[Frontiers in Bioscience 14, 2730-2737, January 1, 2009]

Vision tests in the mouse: Functional phenotyping with electroretinography

Naoyuki Tanimoto1, Regine L. Muehlfriedel1, M. Dominik Fischer1, Edda Fahl1, Peter Humphries2, Martin Biel3, Mathias W. Seeliger1

1Ocular Neurodegeneration Research Group, Centre for Ophthalmology, Institute for Ophthalmic Research, University of Tuebingen, Schleichstrasse 4/3, D-72076 Tuebingen, Germany, 2 Ocular Genetics Unit, Department of Genetics, Trinity College, Dublin 2, Ireland, 3 Center for Integrated Protein Science CIPS-M and Zentrum fuer Pharmaforschung -Department Pharmazie, Pharmakologie fuer Naturwissenschaften, Ludwig-Maximilians-Universitaet Muenchen, Butenandtstr. 5 -13, D-81377 Muenchen, Germany

TABLE OF CONTENTS

1. Abstract
2. Introduction
3. Preparation of mice
4. Recording equipment and settings
5. Recording protocols and interpretations
5.1. Single flash intensity series
5.2. Flicker frequency series
5.3. Cone and rod system contributions
6. Data analysis and presentation
7. Summary and perspective
8. Acknowledgements
9. References

1. ABSTRACT

Electroretinography (ERG) is an established diagnostic technique in clinical ophthalmology and provides objective information about retinal function.

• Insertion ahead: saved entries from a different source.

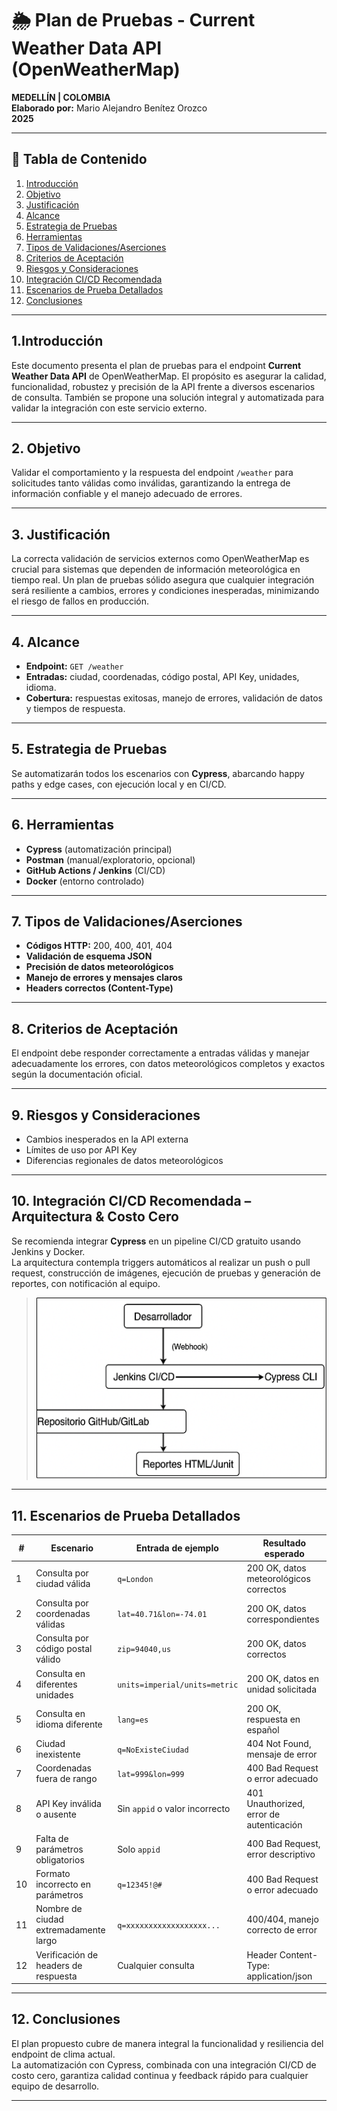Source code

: # 🌦️ Plan de Pruebas - Current Weather Data API (OpenWeatherMap)

**MEDELLÍN | COLOMBIA**  
**Elaborado por:** Mario Alejandro Benítez Orozco  
**2025**

---

## 📑 Tabla de Contenido

1. [Introducción](#1.Introducción)
2. [Objetivo](#objetivo)
3. [Justificación](#justificación)
4. [Alcance](#alcance)
5. [Estrategia de Pruebas](#estrategia-de-pruebas)
6. [Herramientas](#herramientas)
7. [Tipos de Validaciones/Aserciones](#tipos-de-validacionesaserciones)
8. [Criterios de Aceptación](#criterios-de-aceptación)
9. [Riesgos y Consideraciones](#riesgos-y-consideraciones)
10. [Integración CI/CD Recomendada](#integración-cicd-recomendada)
11. [Escenarios de Prueba Detallados](#escenarios-de-prueba-detallados)
12. [Conclusiones](#conclusiones)

---

## 1.Introducción

Este documento presenta el plan de pruebas para el endpoint **Current Weather Data API** de OpenWeatherMap. El propósito es asegurar la calidad, funcionalidad, robustez y precisión de la API frente a diversos escenarios de consulta. También se propone una solución integral y automatizada para validar la integración con este servicio externo.

---

## 2. Objetivo

Validar el comportamiento y la respuesta del endpoint `/weather` para solicitudes tanto válidas como inválidas, garantizando la entrega de información confiable y el manejo adecuado de errores.

---

## 3. Justificación

La correcta validación de servicios externos como OpenWeatherMap es crucial para sistemas que dependen de información meteorológica en tiempo real. Un plan de pruebas sólido asegura que cualquier integración será resiliente a cambios, errores y condiciones inesperadas, minimizando el riesgo de fallos en producción.

---

## 4. Alcance

- **Endpoint:** `GET /weather`
- **Entradas:** ciudad, coordenadas, código postal, API Key, unidades, idioma.
- **Cobertura:** respuestas exitosas, manejo de errores, validación de datos y tiempos de respuesta.

---

## 5. Estrategia de Pruebas

Se automatizarán todos los escenarios con **Cypress**, abarcando happy paths y edge cases, con ejecución local y en CI/CD.

---

## 6. Herramientas

- **Cypress** (automatización principal)
- **Postman** (manual/exploratorio, opcional)
- **GitHub Actions / Jenkins** (CI/CD)
- **Docker** (entorno controlado)

---

## 7. Tipos de Validaciones/Aserciones

- **Códigos HTTP:** 200, 400, 401, 404
- **Validación de esquema JSON**
- **Precisión de datos meteorológicos**
- **Manejo de errores y mensajes claros**
- **Headers correctos (Content-Type)**

---

## 8. Criterios de Aceptación

El endpoint debe responder correctamente a entradas válidas y manejar adecuadamente los errores, con datos meteorológicos completos y exactos según la documentación oficial.

---

## 9. Riesgos y Consideraciones

- Cambios inesperados en la API externa
- Límites de uso por API Key
- Diferencias regionales de datos meteorológicos

---

## 10. Integración CI/CD Recomendada – Arquitectura & Costo Cero

Se recomienda integrar **Cypress** en un pipeline CI/CD gratuito usando Jenkins y Docker.  
La arquitectura contempla triggers automáticos al realizar un push o pull request, construcción de imágenes, ejecución de pruebas y generación de reportes, con notificación al equipo.

> ![Arquitectura CI/CD](./img/ci-cd-arquitectura.png) <!-- Aquí puedes agregar una imagen de arquitectura si la tienes -->

---

## 11. Escenarios de Prueba Detallados

| #  | Escenario                              | Entrada de ejemplo                | Resultado esperado                          |
|----|----------------------------------------|-----------------------------------|---------------------------------------------|
| 1  | Consulta por ciudad válida             | `q=London`                        | 200 OK, datos meteorológicos correctos      |
| 2  | Consulta por coordenadas válidas       | `lat=40.71&lon=-74.01`            | 200 OK, datos correspondientes              |
| 3  | Consulta por código postal válido      | `zip=94040,us`                    | 200 OK, datos correctos                     |
| 4  | Consulta en diferentes unidades        | `units=imperial/units=metric`     | 200 OK, datos en unidad solicitada          |
| 5  | Consulta en idioma diferente           | `lang=es`                         | 200 OK, respuesta en español                |
| 6  | Ciudad inexistente                     | `q=NoExisteCiudad`                | 404 Not Found, mensaje de error             |
| 7  | Coordenadas fuera de rango             | `lat=999&lon=999`                 | 400 Bad Request o error adecuado            |
| 8  | API Key inválida o ausente             | Sin `appid` o valor incorrecto    | 401 Unauthorized, error de autenticación    |
| 9  | Falta de parámetros obligatorios       | Solo `appid`                      | 400 Bad Request, error descriptivo          |
| 10 | Formato incorrecto en parámetros       | `q=12345!@#`                      | 400 Bad Request o error adecuado            |
| 11 | Nombre de ciudad extremadamente largo  | `q=xxxxxxxxxxxxxxxxxx...`         | 400/404, manejo correcto de error           |
| 12 | Verificación de headers de respuesta   | Cualquier consulta                | Header Content-Type: application/json       |

---

## 12. Conclusiones

El plan propuesto cubre de manera integral la funcionalidad y resiliencia del endpoint de clima actual.  
La automatización con Cypress, combinada con una integración CI/CD de costo cero, garantiza calidad continua y feedback rápido para cualquier equipo de desarrollo.

---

This technique is also applied in basic research, where animal models of hereditary retinopathies have significantly contributed to our understanding of the composition of ERG responses in general and how retinal degenerative pathologies alter retinal function specifically. Indeed, electrophysiologic assessment of transgenic mice, which are genetically engineered to mimic human mutations that lead to retinal diseases, can be well compared with clinical data. Furthermore, limitations on examinations (e.g. length of measurement, range of light intensity) are much less of a concern when assessing mice compared to human patients. In order to measure and analyze retinal responses properly, several important aspects have to be considered. This paper focuses on these aspects, and shows exemplary ERG data which were obtained from normal wild-type mice and from transgenic mice with specific functional properties, namely Rho-/- (rod opsin knockout, cone function only), and Cnga3-/- (cone CNG channel deficient, rod function only) to illustrate rod and cone system contributions to ERG responses.